• What to work on:
1. Answer these from the text about "Wheels Ain't Coming Down":
(a) What song is listed as the B-side?
(b) Which label released the single?
(c) What position did the single reach in the UK?
2. Reproduce the stretch of the text about "Wheels Ain't Coming Down" from "Slade singles chronology" through "60 in the UK.".

Single by Slade

from the album We'll Bring the House Down
- B-side: "Not Tonight Josephine"
- Released: 27 March 1981
- Recorded: 1979
- Genre: Rock
- Length: 3:37
- Label: Cheapskate
- Songwriters: Noddy Holder; Jim Lea;
- Producer: Slade

Slade singles chronology
| "We'll Bring The House Down" (1981) | "Wheels Ain't Coming Down" (1981) | "Knuckle Sandwich Nancy" (1981) |

Audio sample
- file; help;

= Wheels Ain't Coming Down =

"Wheels Ain't Coming Down" is a song by the British rock band Slade, released in 1979 as the opening track from their eighth studio album Return to Base. The song was written by lead vocalist Noddy Holder and bassist Jim Lea, and produced by Slade. In 1981, the song re-appeared on the band's follow-up album We'll Bring the House Down and was released as the second single from it on 27 March, which reached No. 60 in the UK.

• Supplied material:
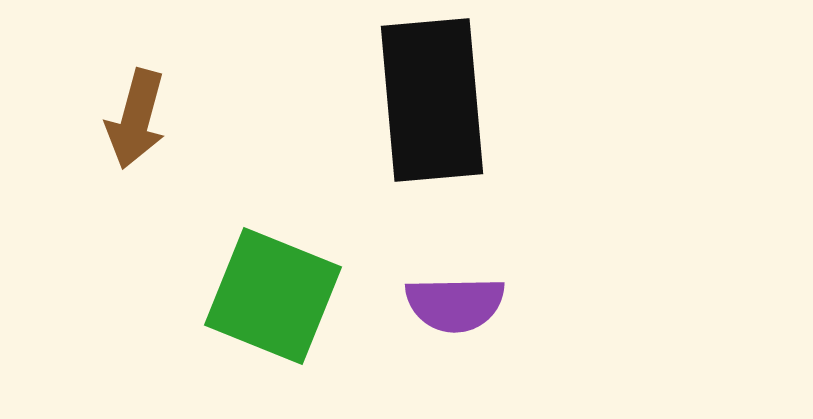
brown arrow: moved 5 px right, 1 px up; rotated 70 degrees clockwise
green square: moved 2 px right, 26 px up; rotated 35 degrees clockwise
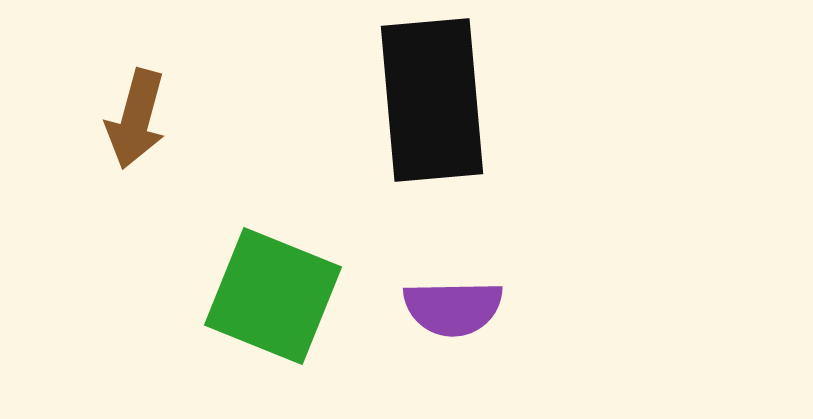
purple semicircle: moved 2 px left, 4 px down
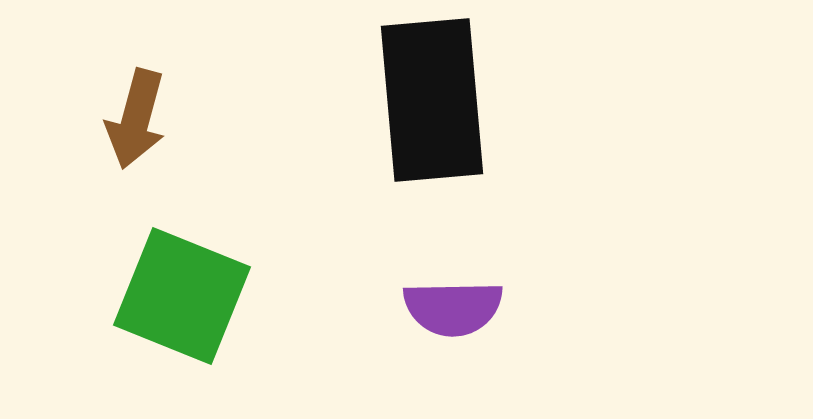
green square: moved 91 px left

...

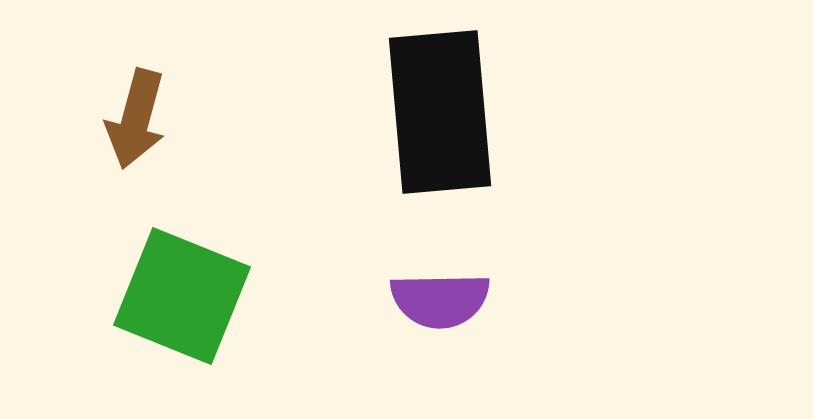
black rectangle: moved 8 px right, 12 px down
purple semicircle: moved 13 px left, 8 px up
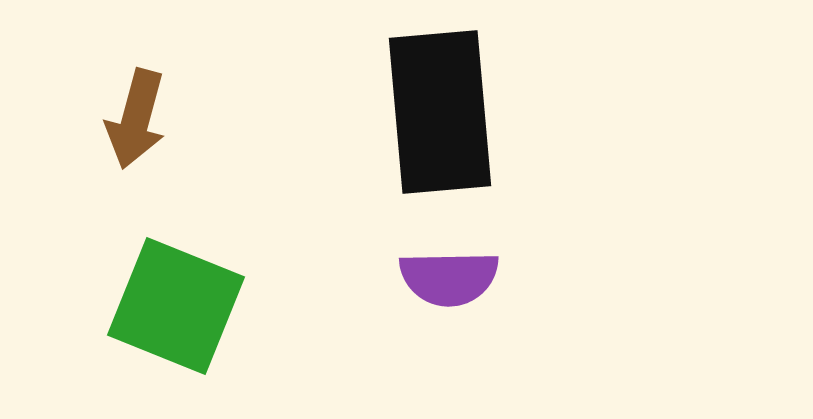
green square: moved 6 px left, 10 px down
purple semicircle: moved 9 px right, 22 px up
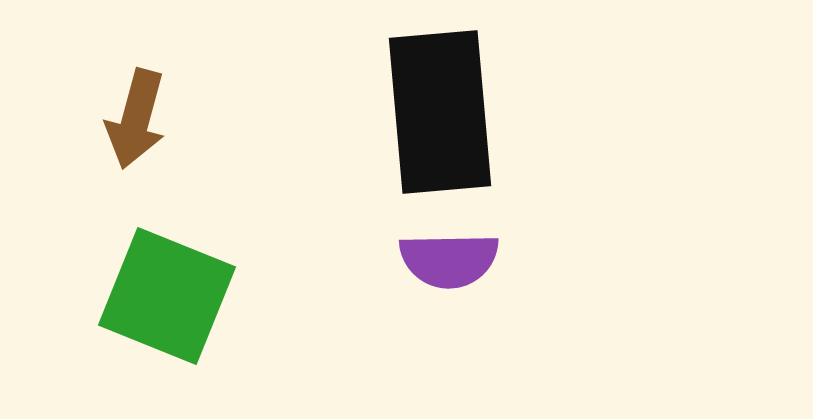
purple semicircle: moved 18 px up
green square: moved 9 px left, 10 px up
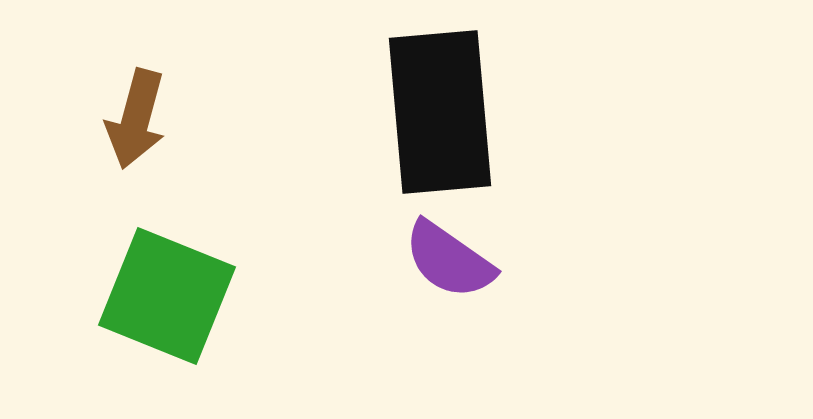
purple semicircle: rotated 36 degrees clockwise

• Answers below:
1.
(a) "Not Tonight Josephine"
(b) Cheapskate
(c) No. 60

2.
Slade singles chronology
| "We'll Bring The House Down" (1981) | "Wheels Ain't Coming Down" (1981) | "Knuckle Sandwich Nancy" (1981) |

Audio sample
- file; help;

= Wheels Ain't Coming Down =

"Wheels Ain't Coming Down" is a song by the British rock band Slade, released in 1979 as the opening track from their eighth studio album Return to Base. The song was written by lead vocalist Noddy Holder and bassist Jim Lea, and produced by Slade. In 1981, the song re-appeared on the band's follow-up album We'll Bring the House Down and was released as the second single from it on 27 March, which reached No. 60 in the UK.